Атеист, поступивший на религиоведение – то был Ренджун. Выходец из сильно набожной семьи, посвятивший когда-то дни воскресной церковной школе, а прямо сейчас собирающий шмотки на концерт антихристианской музыки.
Мазал глаза чёрным, волосы гелем, тело духами. А потом опаздывал через метро не как слушатель, но как артист. Выскакивал на сцену, гремел гитарой и пел про свою любовь к мальчикам. Фанатки пищали, видя его азарт. Он же, казалось, этим питался. А на следующий день опухший с похмелья садился в автобус до университета. Пара по древнегреческому обещала быть скучной.
Музыкально одаренный парень, выбравший, тем не менее, своим профилем обучения информационную безопасность – то был Джено. Он был тем, кто рушил семейную династию во всех смыслах. Из всех музыкальных родственников почти единственный, кто не задержался в музыкалке и, стоило выпуститься оттуда, так и забыл про клавиши фортепиано, ненавистные этюды с пятью знаками и муз. литературу. Сольфеджио, отнюдь, не отрицал и иногда обращался к нему для решений задачек по вышмату. Ему нравилась аналогия с гармоническим рядом, иногда раскладывал в качестве тренировки обращения аккордов – неплохо разогревало мозг, – поэтому Джено всюду таскал с собой нотную тетрадь. Такая вот странность.
Встреча этих двух полярно отличных друг от друга личностей произошла довольно тривиально: в день города. Джено высмотрел Ренджуна в толпе, когда тот впаривал разноцветный шарик ребёнку за деньги.
– Ты только что продал шарик, который выдавали бесплатно?
– Во-первых, не бесплатно. Во-вторых, он был последний, поэтому я лишь добавил ему ценности за эксклюзивность.
– Это нелегально, как минимум нечестно, – проворчал Джено, осматривая заработанные монетки у Ренджуна в руке. – Ну сколько он стоил? Рублей пять? Можно было попросить обменять его на три белых шарика, которых тут пруд пруди, а потом продать каждый из них по три рубля. И, считай, ты на рубль в выгоде.
Ренджун недобро прищурился.
– Математик что ли? – он повернулся всем корпусом к Джено, сжав монеты в кулаке. – Туповатая схема выходит. Поверь, один красивый шар легче продать, чем три обычных. С чего ты вообще судить меня взялся? Ты хоть знаешь…

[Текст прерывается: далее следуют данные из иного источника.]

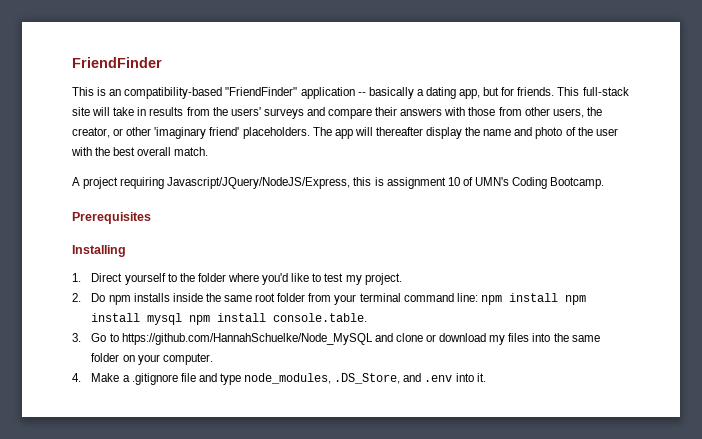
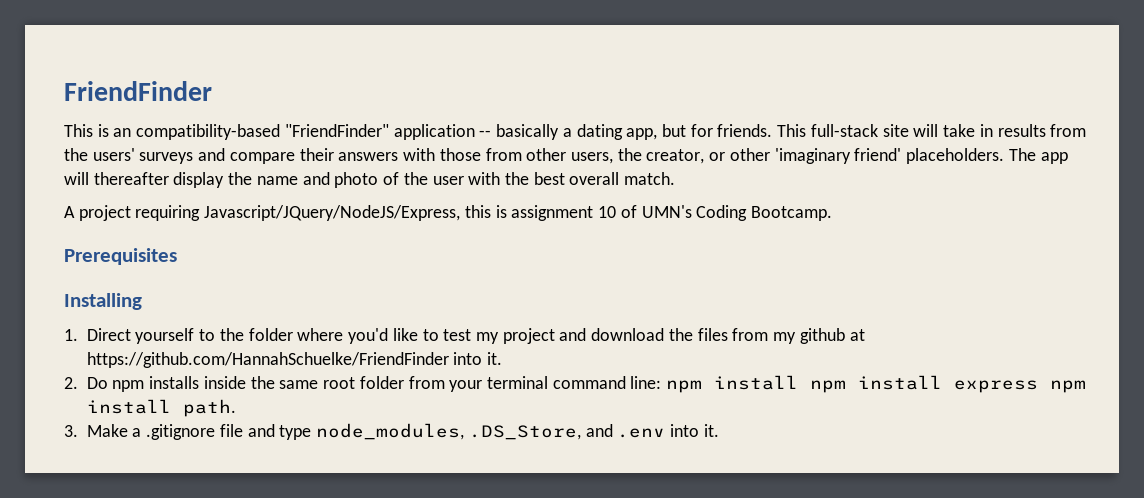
[364,273,402,285] project. -> [502,328,865,344] [86,352,503,368] project and download the files from my github at https://github.com/HannahSchuelke/FriendFinder into it.
[147,313,368,325] [72,333,600,345] [91,353,213,365] [72,373,81,382] mysql npm install console.table. // 3. Go to https://github.com/HannahSchuelke/Node_MySQL and clone or download my files into the same folder on your computer. // 4. -> [954,380,1087,393] [86,399,236,417] [64,425,78,437] express npm install path. // 3.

Гневный выговор прервал звук телефона. Джено быстро опознал автора композиции, разрывавшую ренджунов телефон. Тот, однако, быстро сбросил и вновь уставился на Джено.
– Рахманинов?
По лицу Ренджуна было видно, что его застали врасплох этим вопросом. Он подошёл на два шага ближе и огляделся, точно собирался секретничать.
– В музыке разбираешься? Это же его вторая соната, да не сказать, что популярная. Как ты вообще?..
Джено утаил, что понятия не имеет что там за соната. Всё, что он вынес с муз. литературы так это как примерно отличать композиторов по стилю и (господи ты боже мой) более адского использования фортепиано чем у Рахманинова найти можно с трудом.
– Кто звонил?
– Отец.
Оба не поняли к чему было это уточнение, так безропотно возникшее, но зато стал очевиден взаимный интерес.
– Отношения напряжные значит, – хмыкнул Джено, прикрыв рот рукой. – Судя по музыке.
Ренджун молчал некоторое время, осматривая собеседника взглядом профессионального оценщика, а затем предложил пройтись.
Вдоволь набродившись среди палаток с агитациями и просто выставочными столами от разных городских предприятий, парни свернули ко дворам. Подальше от гула и громкой музыки в разговоры о детских травмах и классных фильмах. Балдёж внутри дворов неожиданно продлился аж до самого вечера и Джено не заметил, как проводил Ренджуна до дома.
– Зайдёшь? – вопрос выскользнул сам собой, скорее риторически, нежели вопросительно. Пусть все тело ныло и взывало к отдыху, щеки устали от бесконечных улыбок и смеха, а язык стёрся о зубы за пустячными разговорами ни уму, ни сердцу, Ренджун намеревался провести немного больше времени с новым знакомым. Хотелось опробовать с ним молчание.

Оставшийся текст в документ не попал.